Sadarmin Praveen P, Wong Kelvin C K, Rajappan Kim, Bashir Yaver, Betts Timothy R
Oxford Heart Centre, John Radcliffe Hospital, Oxford, United Kingdom.
Pacing Clin Electrophysiol. 2012 Jun;35(6):672-80. doi: 10.1111/j.1540-8159.2012.03373.x. Epub 2012 Mar 27.
There are little data on cardiologists' knowledge and application of current implantable cardioverter defibrillator (ICD) guidelines, attitudes to risk, and how these may influence ICD prescription.
A questionnaire survey was sent to UK cardiologists to test their knowledge and application of ICD guidelines and their estimate of the clinical benefits gained in different clinical scenarios. They were questioned on the minimum absolute risk reduction (ARR) required to justify an ICD implant and factors that influenced their decision making.
Sixty responses from 23 implanters and 37 nonimplanters were obtained. Eighty-three percent implanters and 43% nonimplanters were fully aware of UK ICD National Institute of Clinical Excellence guidelines. Only 7% responders had a screening program to identify primary prevention (PP) candidates. Although the mean estimate of ARR in PP scenarios was similar to trial data, the range of estimates was very wide. The benefit in secondary prevention (SP) scenarios was overestimated by both implanters and nonimplanters. Three-year ARR believed to justify PP and SP ICDs were heavily influenced by patients' age but in patients <80 years, age was compatible with trial results. Implanters and nonimplanters correctly applied guidelines in SP scenarios with younger patients but often withheld an ICD in elderly patients.
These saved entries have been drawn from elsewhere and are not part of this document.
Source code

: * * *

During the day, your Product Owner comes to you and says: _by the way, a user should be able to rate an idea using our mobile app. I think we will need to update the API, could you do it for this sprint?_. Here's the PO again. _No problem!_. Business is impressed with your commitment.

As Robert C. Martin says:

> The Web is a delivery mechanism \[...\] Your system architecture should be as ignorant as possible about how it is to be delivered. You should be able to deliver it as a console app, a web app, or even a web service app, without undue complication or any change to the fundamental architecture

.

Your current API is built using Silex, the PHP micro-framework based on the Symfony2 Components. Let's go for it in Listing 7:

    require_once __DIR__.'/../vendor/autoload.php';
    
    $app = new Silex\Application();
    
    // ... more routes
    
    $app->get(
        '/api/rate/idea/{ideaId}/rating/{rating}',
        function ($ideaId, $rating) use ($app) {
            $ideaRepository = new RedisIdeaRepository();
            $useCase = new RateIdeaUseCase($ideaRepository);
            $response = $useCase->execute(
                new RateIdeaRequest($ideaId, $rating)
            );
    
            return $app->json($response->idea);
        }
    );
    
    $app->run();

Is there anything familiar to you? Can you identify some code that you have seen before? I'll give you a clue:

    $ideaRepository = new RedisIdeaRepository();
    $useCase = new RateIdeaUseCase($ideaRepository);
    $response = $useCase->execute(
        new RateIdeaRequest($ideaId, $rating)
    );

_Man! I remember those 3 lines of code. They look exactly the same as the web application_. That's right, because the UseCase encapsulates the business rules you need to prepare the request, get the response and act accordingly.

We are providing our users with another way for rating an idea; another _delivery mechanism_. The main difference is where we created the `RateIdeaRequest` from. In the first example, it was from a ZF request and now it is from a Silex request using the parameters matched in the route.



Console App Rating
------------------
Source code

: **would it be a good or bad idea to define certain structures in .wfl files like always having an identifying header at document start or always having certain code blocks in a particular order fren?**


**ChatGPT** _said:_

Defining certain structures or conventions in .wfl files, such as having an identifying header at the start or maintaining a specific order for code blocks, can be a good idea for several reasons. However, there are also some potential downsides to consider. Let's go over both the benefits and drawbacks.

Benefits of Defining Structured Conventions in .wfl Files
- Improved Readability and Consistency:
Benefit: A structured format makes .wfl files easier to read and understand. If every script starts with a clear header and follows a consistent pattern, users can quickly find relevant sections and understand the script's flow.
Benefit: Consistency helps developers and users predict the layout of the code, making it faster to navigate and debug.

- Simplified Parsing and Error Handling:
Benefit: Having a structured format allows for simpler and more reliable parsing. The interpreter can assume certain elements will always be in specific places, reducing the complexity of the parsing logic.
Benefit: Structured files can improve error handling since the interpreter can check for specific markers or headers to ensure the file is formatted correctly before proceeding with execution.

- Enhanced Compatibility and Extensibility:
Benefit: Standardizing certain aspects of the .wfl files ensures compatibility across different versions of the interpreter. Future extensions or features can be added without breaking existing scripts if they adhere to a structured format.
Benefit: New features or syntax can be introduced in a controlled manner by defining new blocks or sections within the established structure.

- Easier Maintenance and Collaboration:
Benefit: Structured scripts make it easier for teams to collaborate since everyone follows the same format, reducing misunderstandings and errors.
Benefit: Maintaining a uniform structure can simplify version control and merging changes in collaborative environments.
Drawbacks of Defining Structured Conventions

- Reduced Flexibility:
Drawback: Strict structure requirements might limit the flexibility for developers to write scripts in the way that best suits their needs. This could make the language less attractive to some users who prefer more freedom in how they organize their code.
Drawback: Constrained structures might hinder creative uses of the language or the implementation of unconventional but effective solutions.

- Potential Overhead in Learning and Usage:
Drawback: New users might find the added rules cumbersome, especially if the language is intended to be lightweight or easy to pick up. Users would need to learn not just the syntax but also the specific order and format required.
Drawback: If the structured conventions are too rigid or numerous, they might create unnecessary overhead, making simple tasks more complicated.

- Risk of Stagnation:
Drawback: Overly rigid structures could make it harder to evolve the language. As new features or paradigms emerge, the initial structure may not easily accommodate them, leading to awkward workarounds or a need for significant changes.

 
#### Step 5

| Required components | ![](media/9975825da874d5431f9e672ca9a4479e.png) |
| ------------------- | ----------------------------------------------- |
Correct application did not correlate with full awareness of guidelines.
Lack of knowledge of guidelines (particularly in nonimplanters), failure of nonimplanters to offer ICDs to appropriate PP patients, age bias, and a lack of screening programs appear to be the greatest barriers to uptake of ICDs in the United Kingdom, rather than financial concerns.
关于心脏病专家对当前植入式心脏复律除颤器(ICD)指南的了解和应用、对风险的态度以及这些因素如何影响ICD处方的数据很少。
向英国心脏病专家发送了一份问卷调查,以测试他们对ICD指南的了解和应用,以及他们对不同临床场景中获得的临床益处的估计。询问他们植入ICD所需的最小绝对风险降低(ARR)以及影响他们决策的因素。
获得了来自23名植入者和37名非植入者的60份回复。83%的植入者和43%的非植入者完全了解英国ICD国家临床优化研究所指南。只有7%的受访者有筛查计划来识别一级预防(PP)候选人。虽然PP场景中ARR的平均估计与试验数据相似,但估计范围非常广泛。植入者和非植入者都高估了二级预防(SP)场景中的益处。认为可证明PP和SP ICD合理的三年ARR受到患者年龄的严重影响,但在<80岁的患者中,年龄与试验结果相符。植入者和非植入者在年轻患者的SP场景中正确应用了指南,但在老年患者中往往不植入ICD。正确应用与对指南的充分了解无关。
缺乏对指南的了解(特别是在非植入者中)、非植入者未向合适的PP患者提供ICD、年龄偏见以及缺乏筛查计划似乎是英国采用ICD的最大障碍,而非经济问题。